## TASK TO CARRY OUT
In the passage about Gone Girl, rewrite the part from "You might say" up to and including "backwoods grifters ...", changing "difficult characters" to "complicated characters".
=== EXCERPT TO READ ===
Amazon Best Books of the Month, June 2012: On the day of their fifth wedding anniversary, Nick's wife Amy disappears. There are signs of struggle in the house and Nick quickly becomes the prime suspect. It doesn't help that Nick hasn't been completely honest with the police and, as Amy's case drags out for weeks, more and more vilifying evidence appears against him. Nick, however, maintains his innocence. Told from alternating points of view between Nick and Amy, Gillian Flynn creates an untrustworthy world that changes chapter-to-chapter. Calling Gone Girl a psychological thriller is an understatement. As revelation after revelation unfolds, it becomes clear that the truth does not exist in the middle of Nick and Amy's points of view; in fact, the truth is far more dark, more twisted, and more creepy than you can imagine. Gone Girl is masterfully plotted from start to finish and the suspense doesn't waver for one page. It's one of those books you will feel the need to discuss immediately after finishing because the ending doesn't just come; it punches you in the gut. --Caley Anderson

From Author Gillian Flynn

You might say I specialize in difficult characters. Damaged, disturbed, or downright nasty. Personally, I love each and every one of the misfits, losers, and outcasts in my three novels. My supporting characters are meth tweakers, truck-stop strippers, backwoods grifters ...
=== INFORMATION SUPPLIED ===
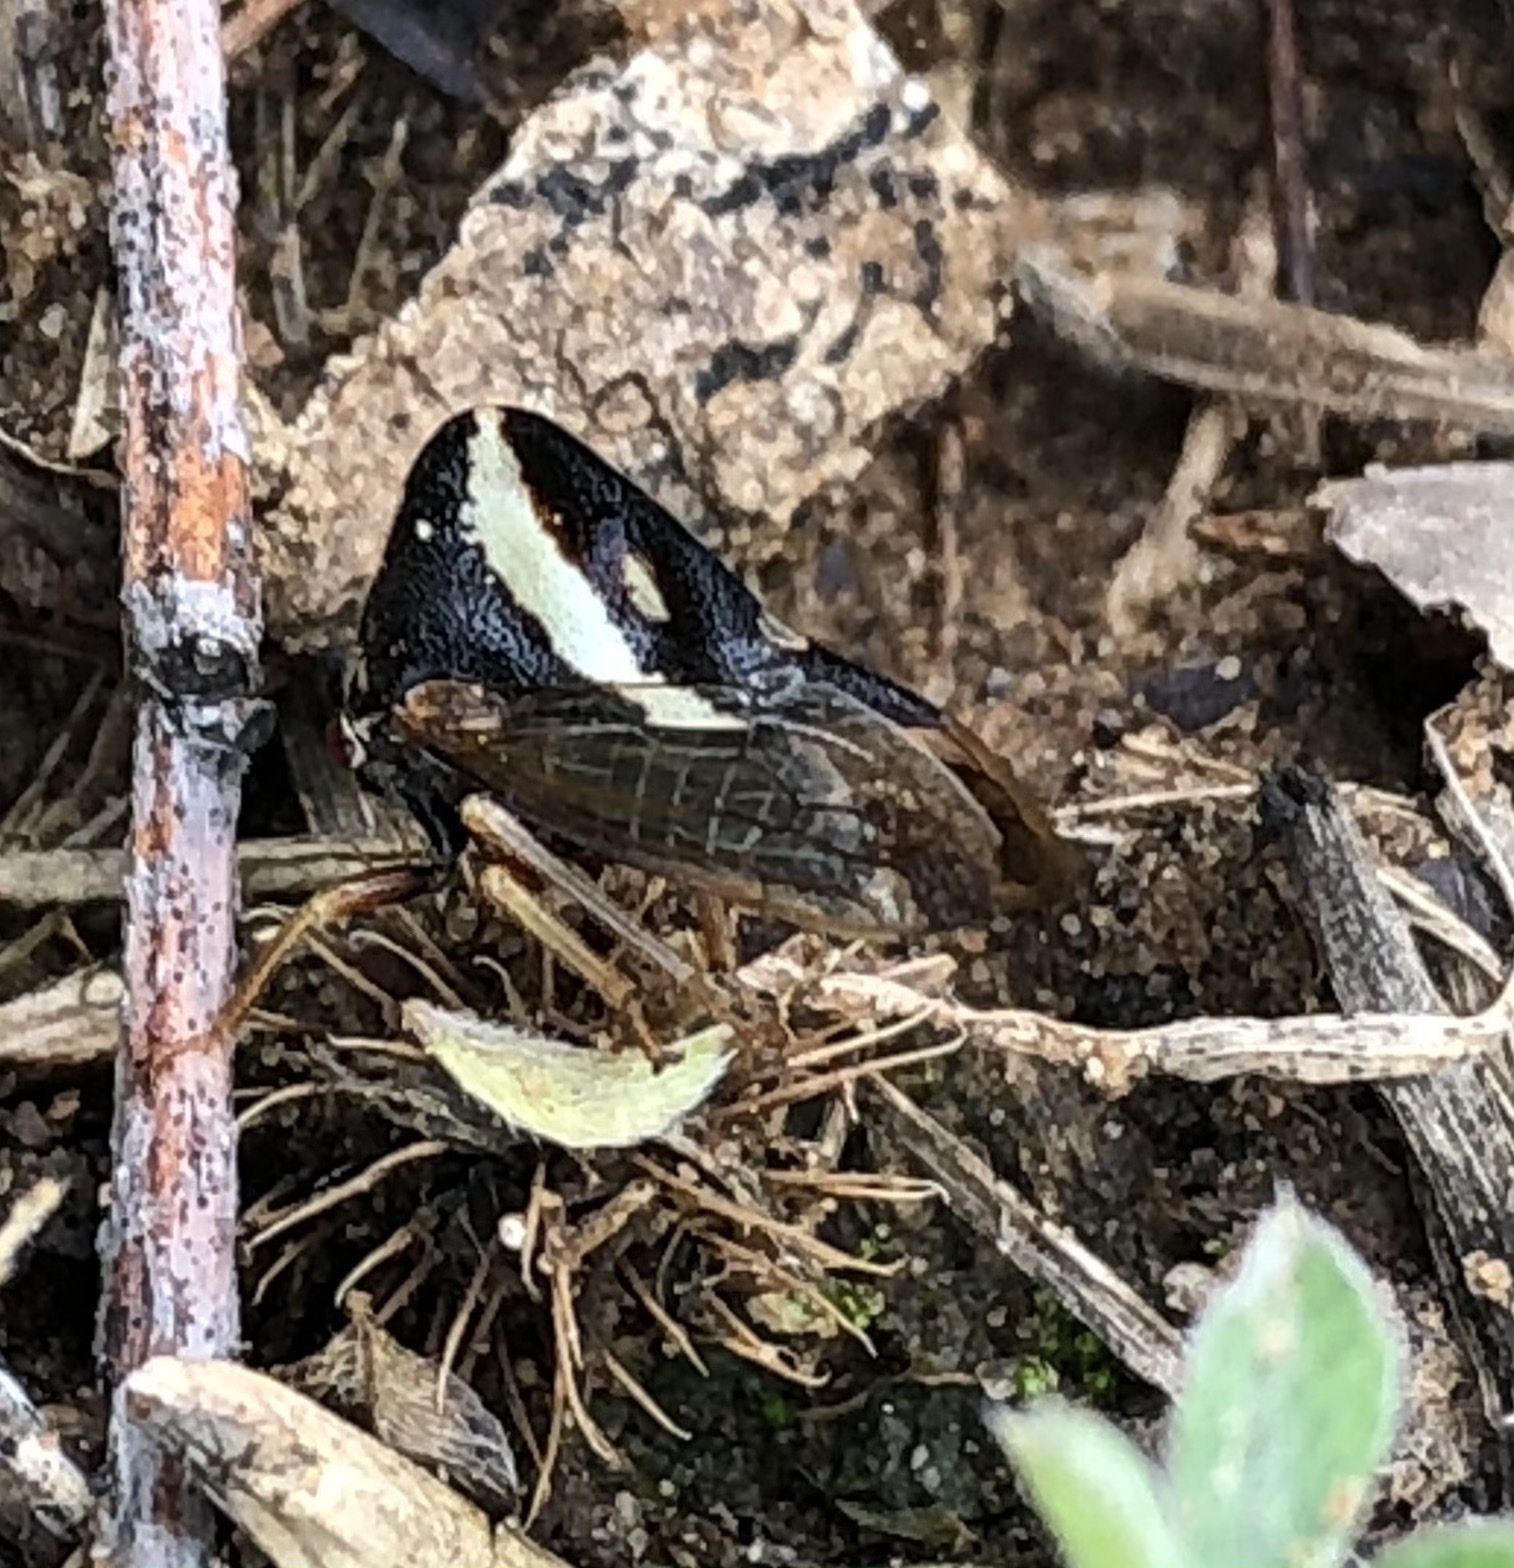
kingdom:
===
## TASK RESPONSE
You might say I specialize in complicated characters. Damaged, disturbed, or downright nasty. Personally, I love each and every one of the misfits, losers, and outcasts in my three novels. My supporting characters are meth tweakers, truck-stop strippers, backwoods grifters ...